5 of 5 people found the following review helpful
Yes, Harrison Ford receives top billing, and he does a creditable job in his role as stuffy professor Norman Spencer. But, let's face it---this movie belongs to the superb Michelle Pfeiffer, in an overlooked, should have been Oscar nominated performance. Michelle portrays Norman's wife, Clare, a woman who has seemingly had a difficult year since a strange auto accident the year before the movie starts. First thing you know she's sure that their new neighbor has killed his bizzare wife. And, what's worse, a ghost is haunting Michelle, and she's sure it's the wife's ghost that's doing it.

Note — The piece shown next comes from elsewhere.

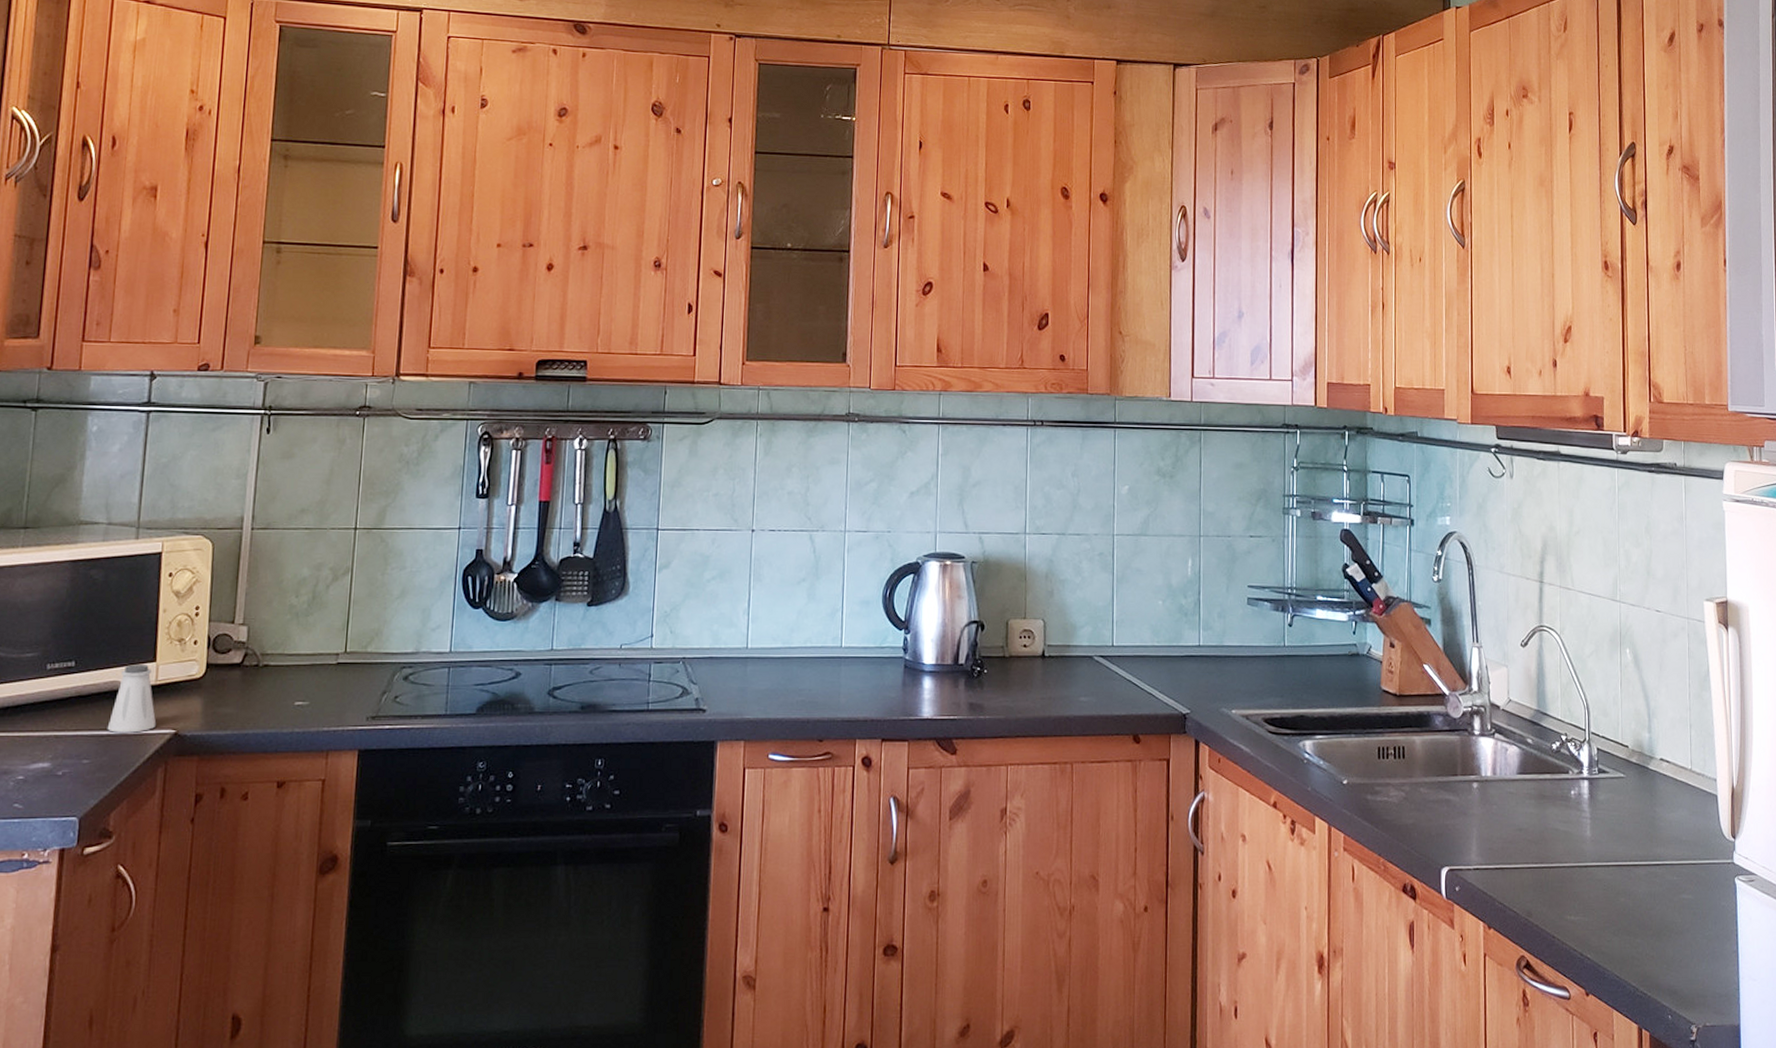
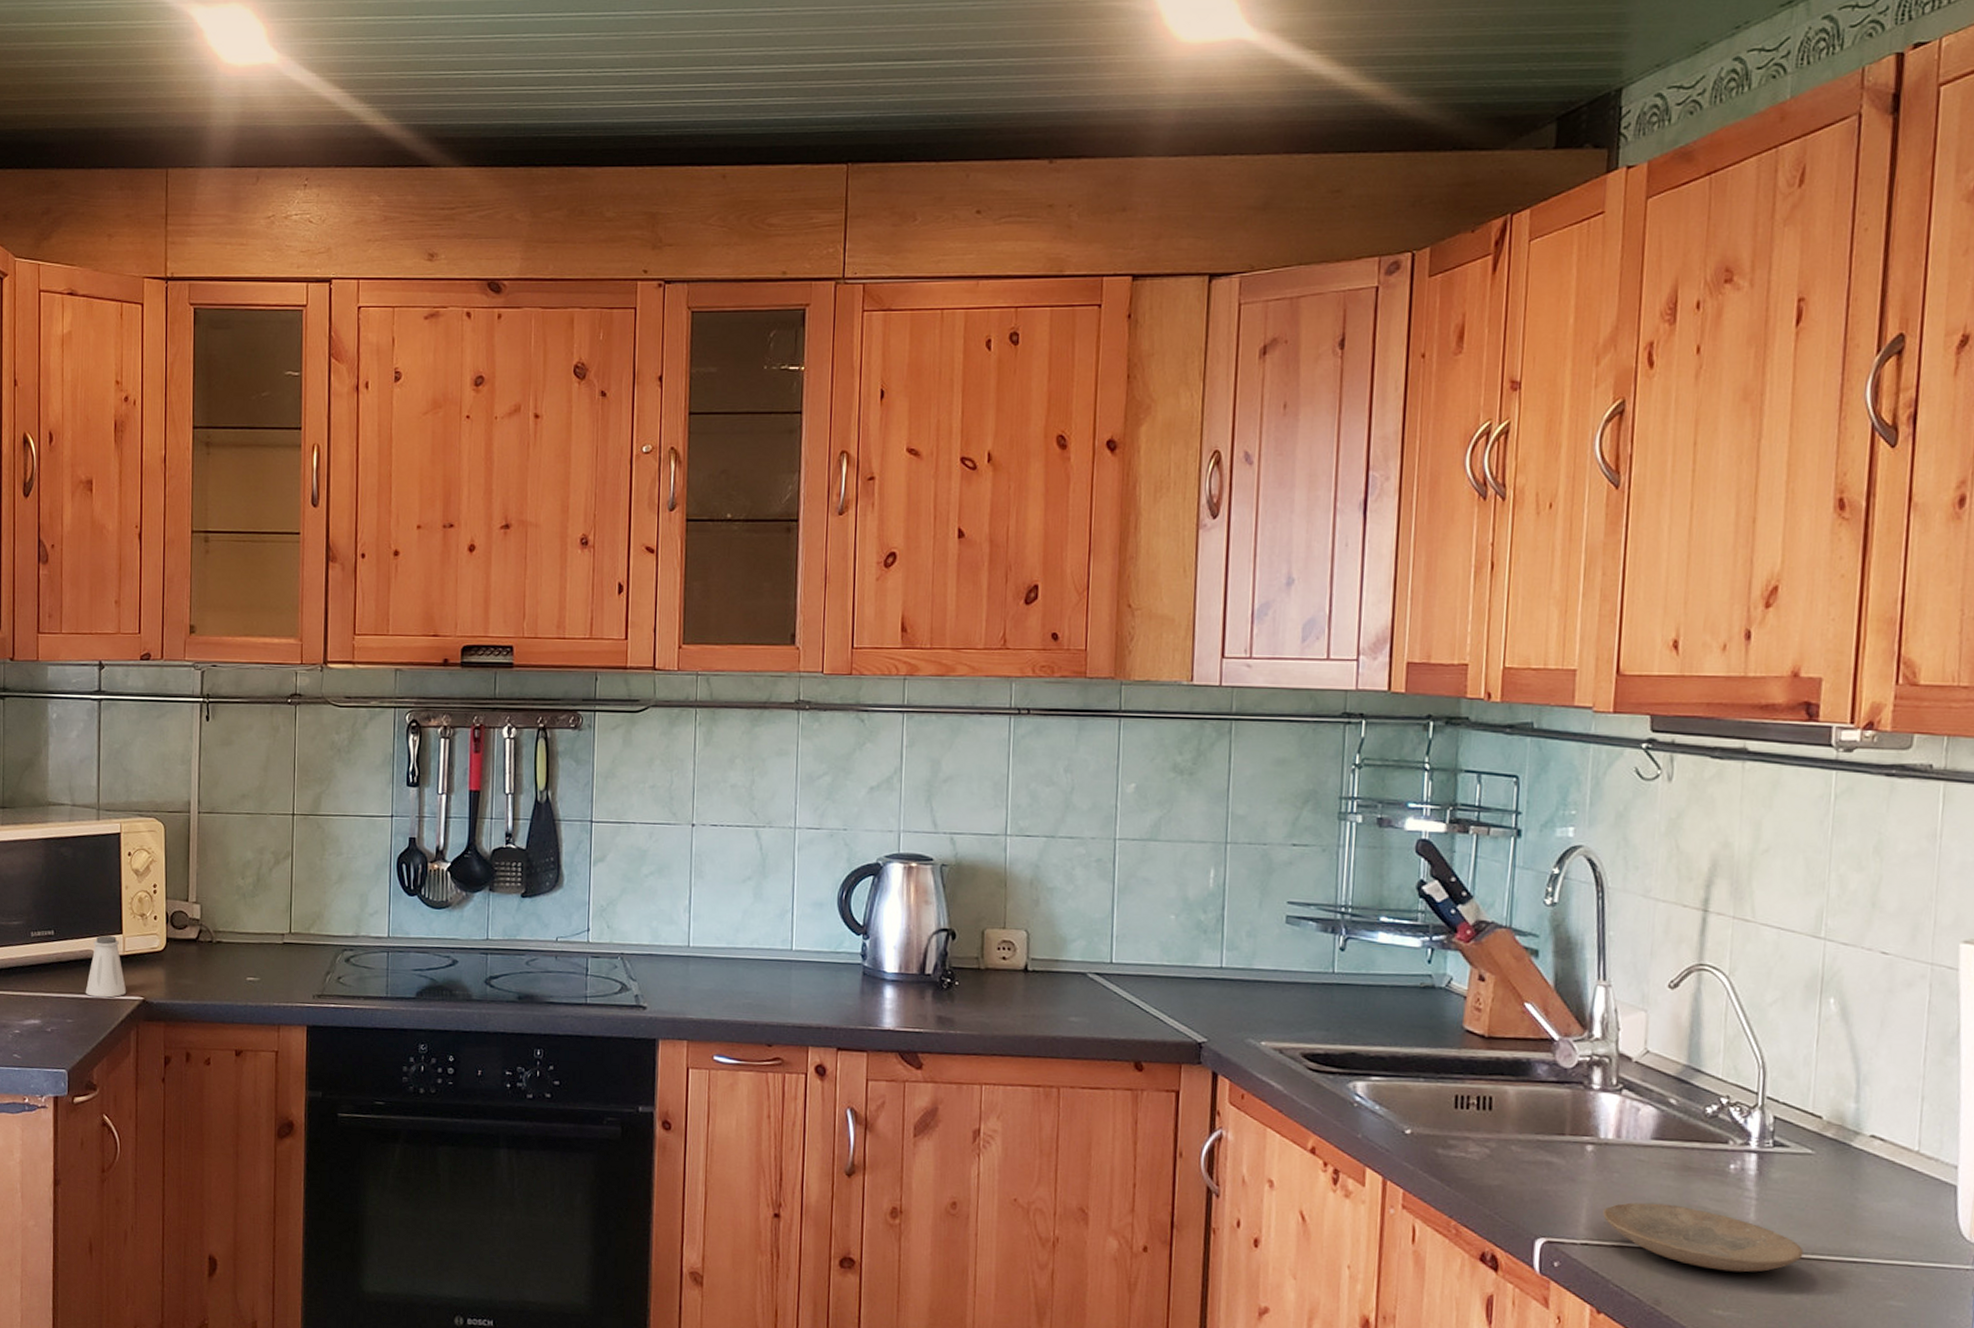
plate: none [1488,828,1624,882] -> present [1603,1202,1804,1273]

Aha...that's just the start. Robert Zemeckis, like Brian DePalma, pays homage to the great Alfred Hitchcock in this really spooky film. Unlike DePalma, however, Zemeckis doesn't copy Hitch, but translates his style into Zemecki's own. It's a brilliant directorial effort, again worthy of an Oscar nomination. Diana Scarwid as Jody, Clare's friend, is also superb in a supporting role, bringing a little bit of humor and pizzazz to Clare's spooky life.
The plot twists and turns, in spite of the movie's trailer revealing something it shouldn't have, but it still works, thanks to the dominance of Pfeiffer in the leading role. Her "possession" by the ghost reveals a sensual sexiness few actresses can pull off as convincingly.
The visual effects are stunning, and the last thirty minutes or so of the movie is spine-tingling in its intensity. A real winner of a movie, that demonstrates that Harrison and Michelle are not over the hill. This movie made well over a hundred million, and it's one of the best spook stories in recent years.